What to produce:
Match the string "Table" against each line below, and copy every line that matches.

Records for the task:

Segment Open

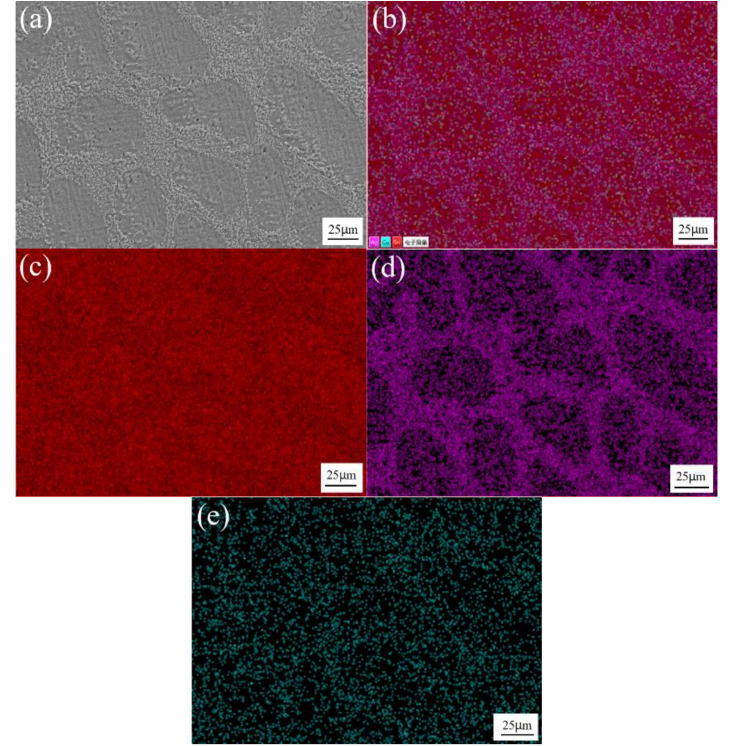
Figure 3. SEM image at 500x of Sn-3.0Ag-0.5Cu ( a ); combined elemental map ( b ); and element distribution maps of Sn ( c ), Ag ( d ), and Cu ( e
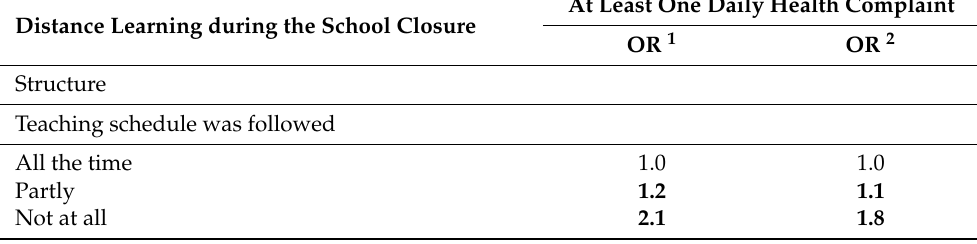
Table 4. Effects of distance learning variables on daily health complaints. Results of logistic regression modelling. Odds ratios (OR) of bivariate and multivariate models. Significant variables in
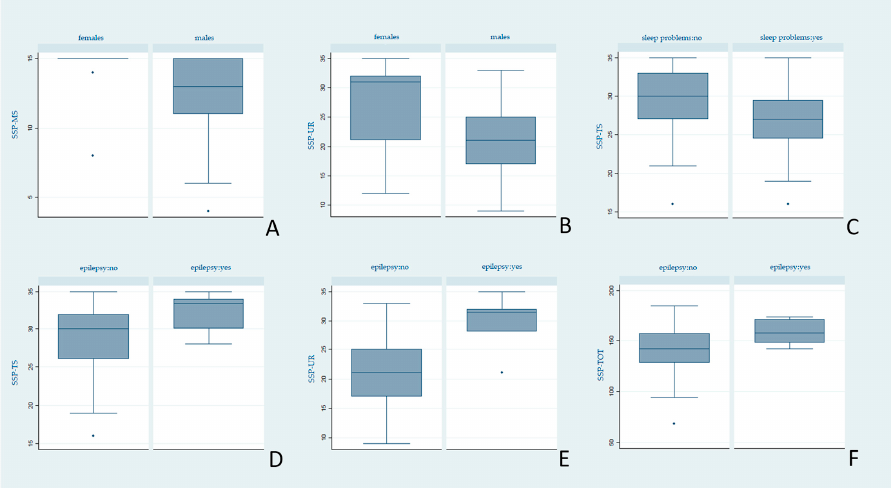
Figure 2. Differences in SSP median scores by clinical variables. Legend: Higher scores indicate less anomalies. ( A , B ) Males showed higher symptoms in Movement Sensitivity (SSP-MS) and Under-Responsive/Seeks Sensations (SSP-UR) compared with females, ( p = 0.01, p = 0.03 respectively). ( C ) Subjects with sleep problems presented higher anomalies in Tactile Sensitivity (SSP-TS) than subjects without sleep problems ( p = 0.04). ( D – F ) Subjects with epilepsy displayed less anomalies in Tactile Sensitivity (SSP-TS) ( p = 0.02), Under-Responsive/Seeks Sensations (SSP-UR) ( p = 0.008) and SSP total score (SSP-TOT) ( p = 0.04) than subjects without epilepsy.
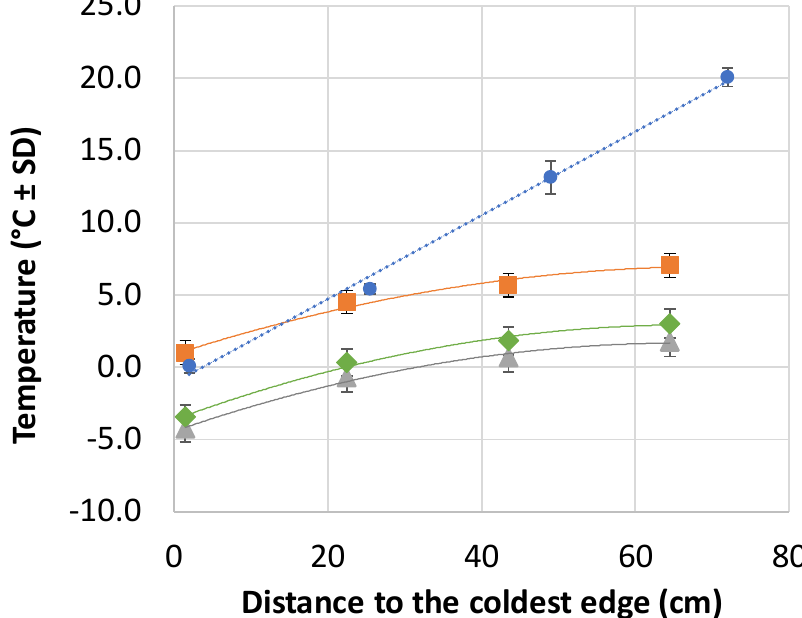
Figure S1 – Temperatures measured throughout the experiment in the thermoelectric plates (Blue circles) and climate cabinet (Orange squares, Green diamonds, and Grey triangles) as a function of distance from the coldest edges. In the thermal bridges, the linear regression connecting the measurements is y = 0.2889x - 0.3452. In the climate cabinet, the polynomial regressions connecting the measurements differed between the warmest (Orange square; y = -0.0012x2 + 0.1714x + 0.8747), intermediate (Blue circle; y = -0.0015x2 + 0.1955x - 3.643) and coldest (Grey triangles; y = -0.0014x2 + 0.1842x - 4.445) temperature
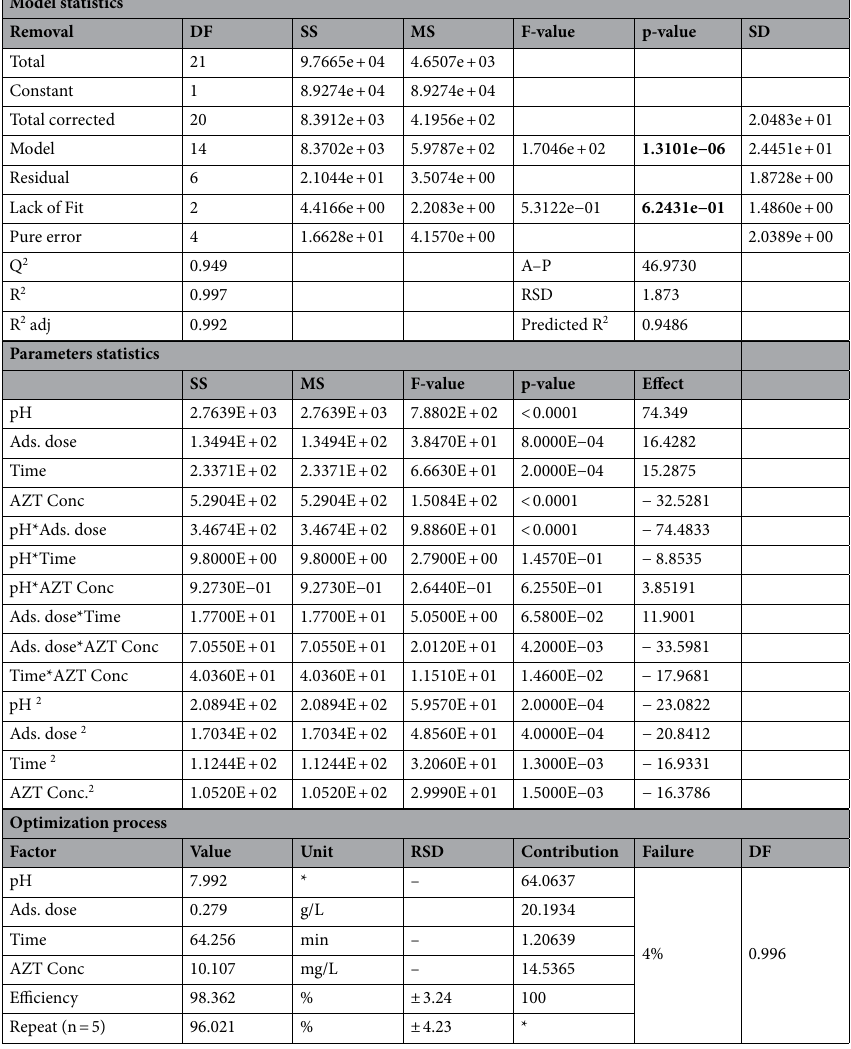
Table 2. Analysis of variance (ANOVA) for CCD modeling and process optimization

Segment Closed

Answer section:
Table 4. Effects of distance learning variables on daily health complaints. Results of logistic regression modelling. Odds ratios (OR) of bivariate and multivariate models. Significant variables in
Table 2. Analysis of variance (ANOVA) for CCD modeling and process optimization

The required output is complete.